Which is completely irrelevant in discussing gun violence in the US compared to other developed countries. ETA: also, how do you reconcile "unintended consequences of biblical proportions" with banning guns within the context of your chart (above).?
I don't live in other developed countries. I live in America where I have a .6 percent chance of getting murdered. But considering my zip code and lifestyle, I'd ballpark my odds at about a .2 percent chance. Of course I do have a 100 percent chance of dying over a long enough time span. Does this make sense to you? Maybe math isn't your strong point.
Because much like Prohibition back in the Roaring Twenties, banning guns would (1) immediately make criminals out of millions of average Americans, (2) create an enormous criminal class along the lines of the liquor mobsters from a hundred years ago as guns became the number one desired black market commodity, and (3) almost certainly spark a civil war. One does not remove a Constitutionally-enshrined basic right (to keep and bear arms) without people noticing.
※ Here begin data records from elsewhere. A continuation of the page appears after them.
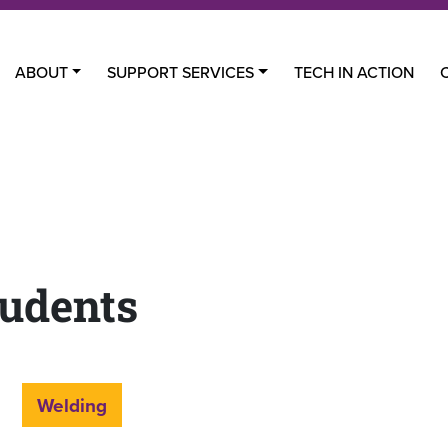
ABOUT
SUPPORT SERVICES
TECH IN ACTION
udents
Welding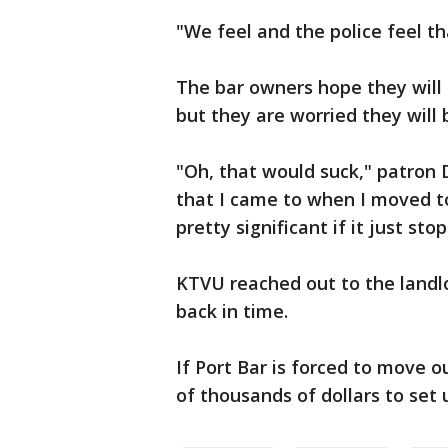
"We feel and the police feel tha
The bar owners hope they will 
but they are worried they will 
"Oh, that would suck," patron Da
that I came to when I moved to
pretty significant if it just sto
KTVU reached out to the landl
back in time.
If Port Bar is forced to move o
of thousands of dollars to set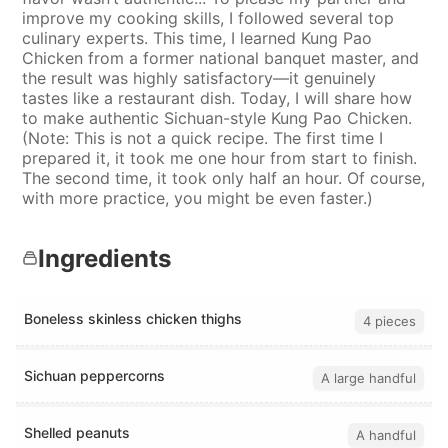
improve my cooking skills, I followed several top
culinary experts. This time, I learned Kung Pao
Chicken from a former national banquet master, and
the result was highly satisfactory—it genuinely
tastes like a restaurant dish. Today, I will share how
to make authentic Sichuan-style Kung Pao Chicken.
(Note: This is not a quick recipe. The first time I
prepared it, it took me one hour from start to finish.
The second time, it took only half an hour. Of course,
with more practice, you might be even faster.)
Ingredients
Boneless skinless chicken thighs
4 pieces
Sichuan peppercorns
A large handful
Shelled peanuts
A handful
Good summation of the situation. Yet of course some will drag out the "strict gun control works in Japan, England, China, etc. so it can work in America" idea totally ignoring/underplaying cultural and historical differences.
I'm not sure I'd use alcohol consumption as the basis for comparison with gun ownership, but ok. Yeah, those bootleggers and rum runners. Where would they have been without an easy supply of booze from Canada and countries to the south? I wonder where the gun runners of armageddon will buy their arms without US retailers.
Huge stockpiles of existing arms. Overseas. "Law abiding" citizens looking to dump their now-illegal firearms. Lots of sources. The commodity in question is irrelevant. You're talking about a thing, product, that was legal and highly prized and deeply enshrined in the culture for literally centuries suddenly being criminalized. Of course that's going to immediately create a criminal enterprise.